I'm probably the member referred to who tried the @ease system with regular testing. It was OK, but I agree, the marketing of it is questionable. My conclusion on it from using it for a season was that it reminded me of my old SWCG system but without requiring the boost function after every soak. Once I started to trust it a bit more, I somewhat backed off from my obsessive daily testing routine. But... is that really worth the cost and limitations?
This season when I re-open the tub, I plan on going with the manual dichlor/bleach method as a comparison (been there, done that many years ago). I'm not yet convinced @ease is really a net positive compared to manual dosing, especially if one has the skills, interest, and ability to consistently keep up. Manual dosing is not rocket science, and sometimes it's kind of fun in a geeky way. SWCG can help automate some of it (but, somewhat like @ease, introduces its own fine print).
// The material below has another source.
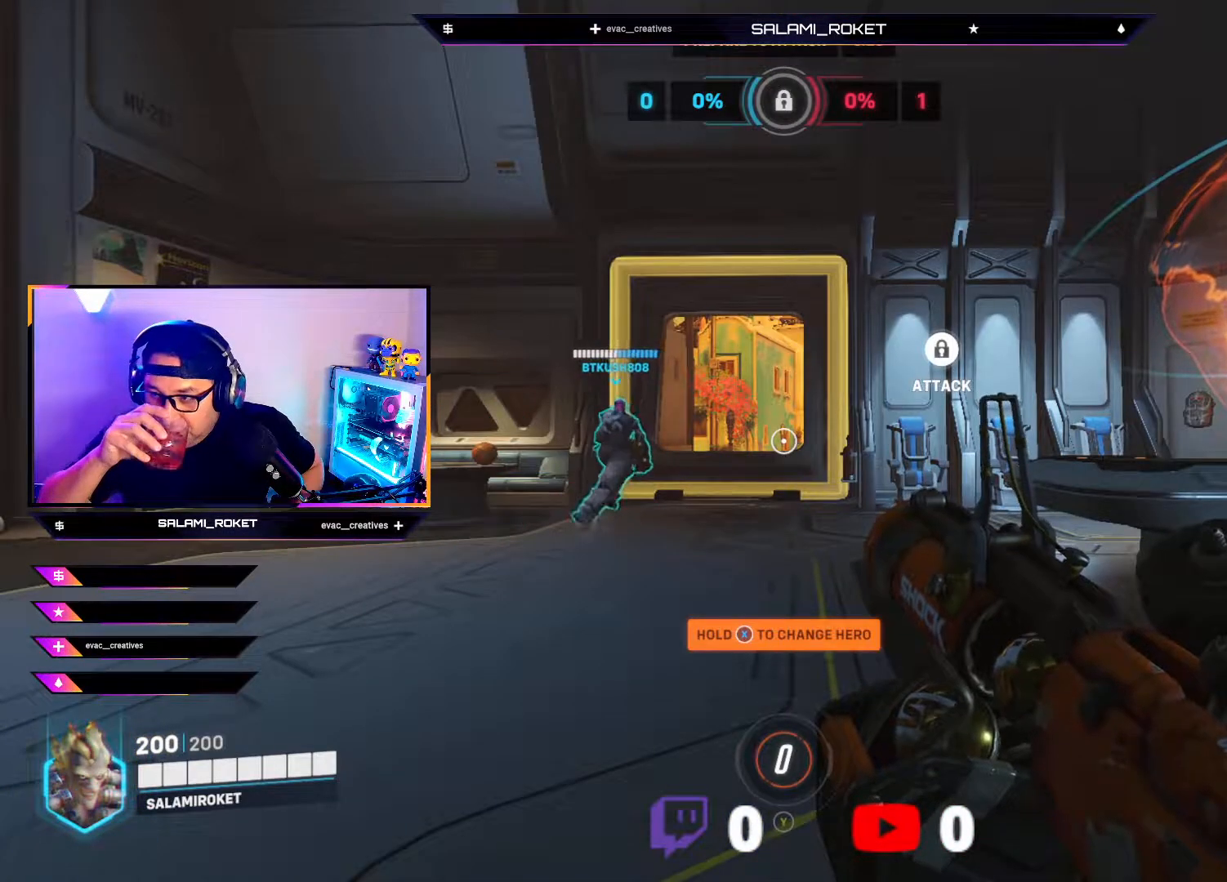
{"buttons": [], "left_stick": "center", "right_stick": "center", "events": []}
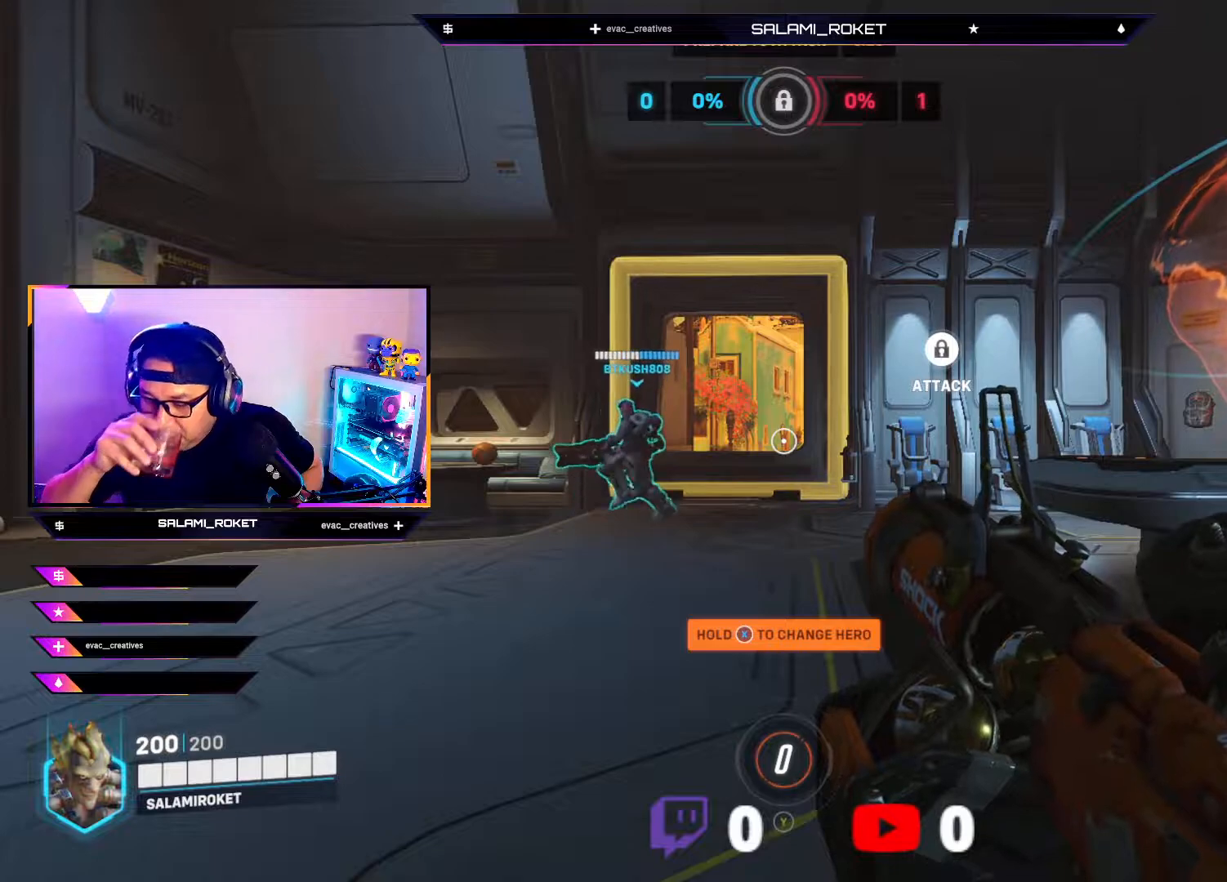
{"buttons": [], "left_stick": "center", "right_stick": "center", "events": []}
To the original question, @ease chlorine is a type of slow-dissolving solid chlorine as used in some toilet tank tablets (last I checked, the toilet tablets in question were more expensive per gram than @ease). It is actual chlorine. The silver cartridge seems to be the backup plan for when/if the chlorine levels crash at end of cartridge life. You still need to balance your water chemistry, test frequently, and adjust / replace the @ease cartridges periodically.
You can't chlorine-shock with @ease since it will lock up all your free chlorine above about .5 ppm into "the reserve." It was debated on this forum whether chorine locked up in "the @ease reserve" can become free-chlorine as FC levels fall below that .5 ppm. That seemed to be was indicated in my testing, but I don't understand the chemistry of how that could even work.